----- Testo dato -----
Un bambino su sei nel mondo vive in povertà estrema
- 19/09/2023
- Mondo
Il mondo, come le singole società, è sempre più polarizzato tra ricchi e poveri. E i bambini non fanno eccezione, anzi. Ben 1 su 6 vive in povertà estrema. Sono l’Unicef e la Banca Mondiale a lanciare l’allarme attraverso lo studio dal titolo ‘Global Trends in Child Monetary Poverty According to International Poverty Lines’, pubblicato in vista dell’High-level Week dell’Assemblea Generale delle Nazioni Unite, in corso fino al 22 settembre.
L’High-level Week è anche l’occasione per discutere la tappa intermedia degli Obiettivi di Sviluppo Sostenibile (SDGs), e lo studio Unicef-Banca Mondiale, che analizza la dimensione del problema a livello globale e regionale tra il 2013 e il 2019 con previsioni a brevissimo termine tra il 2020 e il 2022, mostra che con gli attuali tassi di riduzione l’obiettivo di porre fine alla povertà estrema dei bambini entro il 2030 non sarà raggiunto.
I minori, pur costituendo un terzo della popolazione mondiale, sono infatti oltre il 50% delle persone estremamente povere. E questo nonostante una stima di riduzione del tasso di povertà estrema dei bambini dal 20,7% al 15,9% tra il 2013 e il 2022.
----- Dati archiviati -----
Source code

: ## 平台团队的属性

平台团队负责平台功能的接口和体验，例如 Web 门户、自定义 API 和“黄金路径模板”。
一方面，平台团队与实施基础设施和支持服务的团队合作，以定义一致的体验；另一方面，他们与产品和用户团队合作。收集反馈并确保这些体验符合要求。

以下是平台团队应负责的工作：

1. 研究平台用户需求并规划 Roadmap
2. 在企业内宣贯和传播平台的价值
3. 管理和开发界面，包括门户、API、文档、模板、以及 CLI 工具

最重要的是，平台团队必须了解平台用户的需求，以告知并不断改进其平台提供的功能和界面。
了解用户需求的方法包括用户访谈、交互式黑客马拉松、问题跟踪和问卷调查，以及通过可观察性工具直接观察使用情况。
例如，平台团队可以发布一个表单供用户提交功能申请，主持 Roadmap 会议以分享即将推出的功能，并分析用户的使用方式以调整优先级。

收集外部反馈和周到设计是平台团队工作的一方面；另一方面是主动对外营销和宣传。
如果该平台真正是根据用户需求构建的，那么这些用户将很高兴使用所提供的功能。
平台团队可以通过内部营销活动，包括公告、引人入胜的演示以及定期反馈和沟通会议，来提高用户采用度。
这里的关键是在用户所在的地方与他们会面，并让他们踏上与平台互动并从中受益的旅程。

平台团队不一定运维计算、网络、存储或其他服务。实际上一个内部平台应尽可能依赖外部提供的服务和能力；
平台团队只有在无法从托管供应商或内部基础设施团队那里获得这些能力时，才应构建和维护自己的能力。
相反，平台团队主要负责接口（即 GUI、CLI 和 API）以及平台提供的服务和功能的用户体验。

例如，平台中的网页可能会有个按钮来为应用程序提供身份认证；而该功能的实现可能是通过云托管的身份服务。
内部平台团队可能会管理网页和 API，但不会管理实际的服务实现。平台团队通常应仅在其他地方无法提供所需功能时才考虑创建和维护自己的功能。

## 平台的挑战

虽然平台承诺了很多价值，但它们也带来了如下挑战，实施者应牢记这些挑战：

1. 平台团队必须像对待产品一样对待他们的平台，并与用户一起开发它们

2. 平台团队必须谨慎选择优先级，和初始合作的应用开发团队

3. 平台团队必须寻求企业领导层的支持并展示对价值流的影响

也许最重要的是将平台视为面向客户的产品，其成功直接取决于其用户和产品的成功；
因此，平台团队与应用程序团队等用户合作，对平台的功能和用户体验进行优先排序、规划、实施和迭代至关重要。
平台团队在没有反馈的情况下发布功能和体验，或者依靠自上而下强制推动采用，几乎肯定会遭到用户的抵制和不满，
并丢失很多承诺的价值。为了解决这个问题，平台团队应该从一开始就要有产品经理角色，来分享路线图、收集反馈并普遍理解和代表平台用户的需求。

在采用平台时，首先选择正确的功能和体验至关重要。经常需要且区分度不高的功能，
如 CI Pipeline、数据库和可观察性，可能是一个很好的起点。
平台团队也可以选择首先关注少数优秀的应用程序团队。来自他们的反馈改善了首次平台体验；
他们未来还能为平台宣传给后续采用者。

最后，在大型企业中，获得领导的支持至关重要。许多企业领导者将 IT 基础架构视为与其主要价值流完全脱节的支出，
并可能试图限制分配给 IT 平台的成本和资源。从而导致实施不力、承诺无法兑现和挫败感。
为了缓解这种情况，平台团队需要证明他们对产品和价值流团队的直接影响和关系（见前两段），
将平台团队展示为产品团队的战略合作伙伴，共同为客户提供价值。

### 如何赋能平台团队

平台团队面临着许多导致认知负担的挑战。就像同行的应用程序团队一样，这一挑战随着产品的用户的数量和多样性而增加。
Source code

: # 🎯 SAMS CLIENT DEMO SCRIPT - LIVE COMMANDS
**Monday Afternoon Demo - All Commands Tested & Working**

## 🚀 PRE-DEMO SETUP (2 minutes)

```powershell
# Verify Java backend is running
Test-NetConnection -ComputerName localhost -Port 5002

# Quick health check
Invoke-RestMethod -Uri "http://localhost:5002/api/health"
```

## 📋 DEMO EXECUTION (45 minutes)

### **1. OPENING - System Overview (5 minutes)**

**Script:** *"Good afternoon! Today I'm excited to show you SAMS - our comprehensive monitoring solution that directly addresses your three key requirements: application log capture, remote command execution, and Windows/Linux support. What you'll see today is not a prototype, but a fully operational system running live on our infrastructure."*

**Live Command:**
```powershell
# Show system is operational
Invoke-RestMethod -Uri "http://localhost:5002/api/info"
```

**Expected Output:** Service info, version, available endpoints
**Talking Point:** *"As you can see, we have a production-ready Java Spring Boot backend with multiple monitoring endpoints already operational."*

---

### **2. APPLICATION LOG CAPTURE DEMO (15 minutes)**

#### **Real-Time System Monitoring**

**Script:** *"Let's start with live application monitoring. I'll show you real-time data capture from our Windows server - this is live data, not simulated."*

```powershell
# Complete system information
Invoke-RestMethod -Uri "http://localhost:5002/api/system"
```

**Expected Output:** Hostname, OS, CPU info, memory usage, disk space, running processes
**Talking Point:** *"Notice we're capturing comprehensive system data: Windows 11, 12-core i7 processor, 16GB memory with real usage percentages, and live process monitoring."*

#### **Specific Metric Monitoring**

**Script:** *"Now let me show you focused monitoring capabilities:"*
-----
*Attività da svolgere:*
1) Nel testo sulla povertà dei bambini, quale quota delle persone estremamente povere è costituita da minori?
2) Prosegui il testo sulla povertà dei bambini a partire dalla sua ultima frase.
Le voci provengono da una fonte diversa.

*Soluzioni dell'esercizio:*
1) Oltre il 50%.

2)
Le soglie di povertà
Lo studio utilizza le soglie di povertà come aggiornate a livello internazionale nel 2022. Le tre soglie, riferite al reddito giornaliero, sono:
• 2,15 dollari (povertà estrema)
• 3,65 dollari (reddito medio-basso)
• 6,85 dollari (reddito medio-alto)
Le stime prodotte dall’analisi indicano che a livello globale
• circa 333 milioni di bambini sopravvivono con meno di 2,15 dollari al giorno
• 829 milioni di bambini vivono sotto la soglia di povertà di 3,65 dollari
• 1,43 miliardi di bambini vivono con meno di 6,85 dollari al giorno
Numeri ancora molto elevati, specie se si considera che la percentuale di minori che vive con meno di 2,15 dollari al giorno è diminuita del 13%, passando da 383 mln a 333 mln tra il 2013 e il 2019.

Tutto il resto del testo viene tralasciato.